En gros, l’intelligence artificielle est la capacité pour une machine d’observer l’information tirée de son environnement, puis de l’utiliser pour apprendre, résoudre des problèmes et prendre des décisions. Dans de nombreux secteurs, l’IA effectue un travail cognitif qui relevait auparavant de travailleurs. Voici quelques exemples.

  • Les applications de l’IA sont courantes et gagnent du terrain dans les secteurs où il y a déjà une pénurie de main-d’œuvre. L’agriculture en est un bon exemple : des entreprises créent des robots capables de faire les récoltes à plus grande échelle et plus vite que les humains et de surveiller les cultures et le sol, ainsi que des modèles d’apprentissage automatique capables de prédire les impacts environnementaux sur le rendement des cultures.
  •  Les secteurs qui nécessitent beaucoup de contacts avec la clientèle (vente au détail, voyages, hébergement, etc.) intègrent de plus en plus les robots conversationnels à l’expérience client.
  • Les sociétés énergétiques et minières utilisent l’IA cognitive pour réduire les contretemps dans les horaires portuaires et surveiller les navires‑citernes pour déterminer quand ils quittent le port, où ils vont et quelle quantité de pétrole ou de gaz naturel liquéfié ils transportent.
  • L’IA peut être utilisée en développement de logiciels, notamment pour modéliser de nouvelles applications ayant la bonne architecture et offrant la bonne expérience aux utilisateurs, ou pour analyser la valeur et les retombées pour l’organisation.

L’essor de l’automatisation et des technologies recèle de nombreux avantages potentiels pour les exportateurs canadiens, qui pourront faire plus avec moins.

Les risques de l’intelligence artificielle

Mais l’automatisation pose aussi des risques pour l’économie mondiale.

Les percées de l’IA et de l’apprentissage automatique se sont multipliées ces dernières années. Il s’est créé de plus en plus d’applications potentielles dans des domaines longtemps vus comme la chasse gardée de l’humain. Cela dit, l’automatisation et les technologies sont désormais considérées comme l’un des principaux risques à gérer pour les exportateurs canadiens qui se lancent sur de nouveaux marchés.

Si l’automatisation et les technologies se développent rapidement, beaucoup de gens pourraient vite perdre leur emploi.

L’échec de l’outil de recrutement d’Amazon révèle un autre piège potentiel de l’intelligence artificielle : les ensembles de données tendancieux. IBM, par exemple, se penche sur des machines qui appliquent les valeurs humaines et l’éthique à la prise de décisions afin d’éliminer les biais, par exemple ceux liés au genre.

···

> _Consignes de travail_
• a. Repérez chaque ligne des enregistrements qui contient la chaîne « into » et recopiez-la. La casse doit être respectée.
• b. Rédigez la suite du texte sur l'intelligence artificielle. Reprenez juste après sa dernière phrase.

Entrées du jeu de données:
···

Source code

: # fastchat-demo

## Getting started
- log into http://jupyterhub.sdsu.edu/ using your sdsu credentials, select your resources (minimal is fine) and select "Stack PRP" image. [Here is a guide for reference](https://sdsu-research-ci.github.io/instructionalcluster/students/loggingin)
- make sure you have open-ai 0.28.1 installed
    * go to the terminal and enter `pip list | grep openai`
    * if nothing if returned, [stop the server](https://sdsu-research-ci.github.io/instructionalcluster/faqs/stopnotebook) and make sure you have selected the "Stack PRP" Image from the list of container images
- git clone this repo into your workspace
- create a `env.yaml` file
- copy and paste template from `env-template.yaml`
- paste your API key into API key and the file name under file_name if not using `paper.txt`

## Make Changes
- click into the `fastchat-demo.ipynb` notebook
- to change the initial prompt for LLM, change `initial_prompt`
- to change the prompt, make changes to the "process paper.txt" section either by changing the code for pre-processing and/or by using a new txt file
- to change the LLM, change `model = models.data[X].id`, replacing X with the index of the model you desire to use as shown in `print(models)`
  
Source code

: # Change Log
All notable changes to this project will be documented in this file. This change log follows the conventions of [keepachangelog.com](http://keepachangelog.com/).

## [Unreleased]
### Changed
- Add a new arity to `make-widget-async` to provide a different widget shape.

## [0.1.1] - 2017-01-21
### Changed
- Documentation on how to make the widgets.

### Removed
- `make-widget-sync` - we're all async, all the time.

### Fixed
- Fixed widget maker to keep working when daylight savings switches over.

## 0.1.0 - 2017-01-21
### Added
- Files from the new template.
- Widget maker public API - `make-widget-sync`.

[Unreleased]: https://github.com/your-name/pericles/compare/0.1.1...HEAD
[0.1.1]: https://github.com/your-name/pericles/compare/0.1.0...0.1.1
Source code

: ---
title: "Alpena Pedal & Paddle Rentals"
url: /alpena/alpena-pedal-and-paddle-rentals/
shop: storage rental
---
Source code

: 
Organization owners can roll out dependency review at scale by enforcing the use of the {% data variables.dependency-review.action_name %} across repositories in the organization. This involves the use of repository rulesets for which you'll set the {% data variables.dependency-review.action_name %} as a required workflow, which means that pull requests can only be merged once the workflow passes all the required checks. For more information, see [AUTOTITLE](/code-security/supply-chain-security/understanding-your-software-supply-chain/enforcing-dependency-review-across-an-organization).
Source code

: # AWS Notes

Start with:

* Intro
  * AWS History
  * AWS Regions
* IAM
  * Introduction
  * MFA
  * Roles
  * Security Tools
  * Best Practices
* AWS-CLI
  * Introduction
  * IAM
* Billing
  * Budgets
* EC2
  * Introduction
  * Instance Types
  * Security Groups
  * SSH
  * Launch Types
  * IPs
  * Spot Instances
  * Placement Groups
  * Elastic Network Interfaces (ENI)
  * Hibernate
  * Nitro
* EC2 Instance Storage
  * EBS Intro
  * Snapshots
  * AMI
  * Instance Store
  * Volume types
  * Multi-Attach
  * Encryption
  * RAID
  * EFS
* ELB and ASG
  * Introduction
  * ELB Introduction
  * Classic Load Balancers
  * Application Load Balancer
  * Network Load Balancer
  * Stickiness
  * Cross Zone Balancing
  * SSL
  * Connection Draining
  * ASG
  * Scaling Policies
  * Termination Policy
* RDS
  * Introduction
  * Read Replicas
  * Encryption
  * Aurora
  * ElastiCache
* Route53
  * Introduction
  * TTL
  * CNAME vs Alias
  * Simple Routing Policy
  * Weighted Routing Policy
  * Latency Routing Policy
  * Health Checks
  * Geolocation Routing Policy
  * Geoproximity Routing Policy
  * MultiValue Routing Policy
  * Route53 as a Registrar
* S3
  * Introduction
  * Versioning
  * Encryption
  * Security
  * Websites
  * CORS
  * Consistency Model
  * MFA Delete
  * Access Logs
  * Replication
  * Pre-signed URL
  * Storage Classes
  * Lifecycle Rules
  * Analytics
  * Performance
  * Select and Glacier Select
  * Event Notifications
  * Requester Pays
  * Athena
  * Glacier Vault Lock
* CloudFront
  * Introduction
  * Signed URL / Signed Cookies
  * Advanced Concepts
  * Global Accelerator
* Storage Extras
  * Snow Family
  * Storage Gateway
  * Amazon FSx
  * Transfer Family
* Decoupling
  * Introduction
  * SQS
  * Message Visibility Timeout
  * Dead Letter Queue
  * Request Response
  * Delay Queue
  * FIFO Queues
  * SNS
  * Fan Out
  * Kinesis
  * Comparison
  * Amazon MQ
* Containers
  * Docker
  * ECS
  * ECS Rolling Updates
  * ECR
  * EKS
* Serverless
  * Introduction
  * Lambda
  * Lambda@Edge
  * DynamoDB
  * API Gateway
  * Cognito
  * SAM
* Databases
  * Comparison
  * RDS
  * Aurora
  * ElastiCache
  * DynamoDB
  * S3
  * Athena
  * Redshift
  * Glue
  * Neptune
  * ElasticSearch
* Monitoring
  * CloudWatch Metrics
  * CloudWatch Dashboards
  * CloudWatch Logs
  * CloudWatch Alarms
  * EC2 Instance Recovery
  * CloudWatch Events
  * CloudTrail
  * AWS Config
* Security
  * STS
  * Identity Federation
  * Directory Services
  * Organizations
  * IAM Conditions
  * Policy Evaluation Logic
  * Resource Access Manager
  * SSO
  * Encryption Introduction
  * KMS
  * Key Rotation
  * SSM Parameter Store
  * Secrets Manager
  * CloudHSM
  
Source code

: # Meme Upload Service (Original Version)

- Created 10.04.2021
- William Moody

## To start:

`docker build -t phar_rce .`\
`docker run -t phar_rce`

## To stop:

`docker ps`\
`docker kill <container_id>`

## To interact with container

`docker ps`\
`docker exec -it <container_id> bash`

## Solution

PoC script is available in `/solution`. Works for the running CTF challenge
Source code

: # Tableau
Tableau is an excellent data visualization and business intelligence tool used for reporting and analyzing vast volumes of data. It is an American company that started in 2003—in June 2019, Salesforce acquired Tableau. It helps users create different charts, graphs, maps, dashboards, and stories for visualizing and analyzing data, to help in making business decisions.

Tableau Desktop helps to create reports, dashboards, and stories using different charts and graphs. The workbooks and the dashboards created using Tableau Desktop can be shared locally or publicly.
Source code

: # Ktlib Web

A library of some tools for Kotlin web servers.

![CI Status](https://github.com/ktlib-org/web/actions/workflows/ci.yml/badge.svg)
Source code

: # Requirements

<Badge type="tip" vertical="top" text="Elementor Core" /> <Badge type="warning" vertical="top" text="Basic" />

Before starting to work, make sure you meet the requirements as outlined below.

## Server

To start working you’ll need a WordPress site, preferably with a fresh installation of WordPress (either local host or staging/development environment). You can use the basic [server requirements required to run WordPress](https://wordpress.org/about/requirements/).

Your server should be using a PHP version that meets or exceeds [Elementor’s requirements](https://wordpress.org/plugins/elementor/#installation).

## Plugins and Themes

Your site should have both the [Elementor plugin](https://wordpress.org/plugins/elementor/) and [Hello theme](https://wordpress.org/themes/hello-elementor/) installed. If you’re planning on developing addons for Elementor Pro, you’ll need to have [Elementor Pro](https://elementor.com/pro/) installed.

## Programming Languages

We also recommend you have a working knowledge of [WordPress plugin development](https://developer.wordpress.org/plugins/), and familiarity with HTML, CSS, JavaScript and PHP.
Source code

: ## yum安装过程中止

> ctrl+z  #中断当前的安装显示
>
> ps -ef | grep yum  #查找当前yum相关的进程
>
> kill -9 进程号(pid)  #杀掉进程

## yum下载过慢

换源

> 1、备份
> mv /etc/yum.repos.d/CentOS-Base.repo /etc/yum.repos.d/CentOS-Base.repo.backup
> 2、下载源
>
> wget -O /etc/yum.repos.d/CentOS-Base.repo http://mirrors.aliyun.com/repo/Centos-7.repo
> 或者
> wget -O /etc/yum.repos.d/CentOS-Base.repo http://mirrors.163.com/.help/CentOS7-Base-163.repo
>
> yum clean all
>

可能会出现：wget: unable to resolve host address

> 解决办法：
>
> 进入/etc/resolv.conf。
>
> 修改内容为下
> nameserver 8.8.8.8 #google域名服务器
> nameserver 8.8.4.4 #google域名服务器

···

> _Réponses par tâche_
• a.
- log into http://jupyterhub.sdsu.edu/ using your sdsu credentials, select your resources (minimal is fine) and select "Stack PRP" image. [Here is a guide for reference](https://sdsu-research-ci.github.io/instructionalcluster/students/loggingin)
- git clone this repo into your workspace
- paste your API key into API key and the file name under file_name if not using `paper.txt`
- click into the `fastchat-demo.ipynb` notebook

• b.
Les exportatrices et l’innovation

Une entreprise canadienne qui souhaite se tailler une place dans l’économie mondiale doit sans cesse innover pour créer une proposition de vente unique et préserver sa pertinence[DA1] . L’innovation est aussi intimement liée à la réussite de votre stratégie d’exportation. En fait, des études montrent que la capacité d’innovation des entreprises canadiennes qui exportent est de 25 % supérieure à celle des autres entreprises.

En effet, l’innovation peut servir de tremplin à la croissance des exportations des entrepreneures canadiennes. Selon nos recherches, même si 13,5 % à 16 % des PME canadiennes sont détenues par des femmes, seulement 7,5 % d’entre elles vendent des produits et services à l’étranger. Les femmes entrepreneures doivent surmonter des obstacles à l’exportation qui leur sont propres, dont la reconnaissance de leurs nouvelles idées.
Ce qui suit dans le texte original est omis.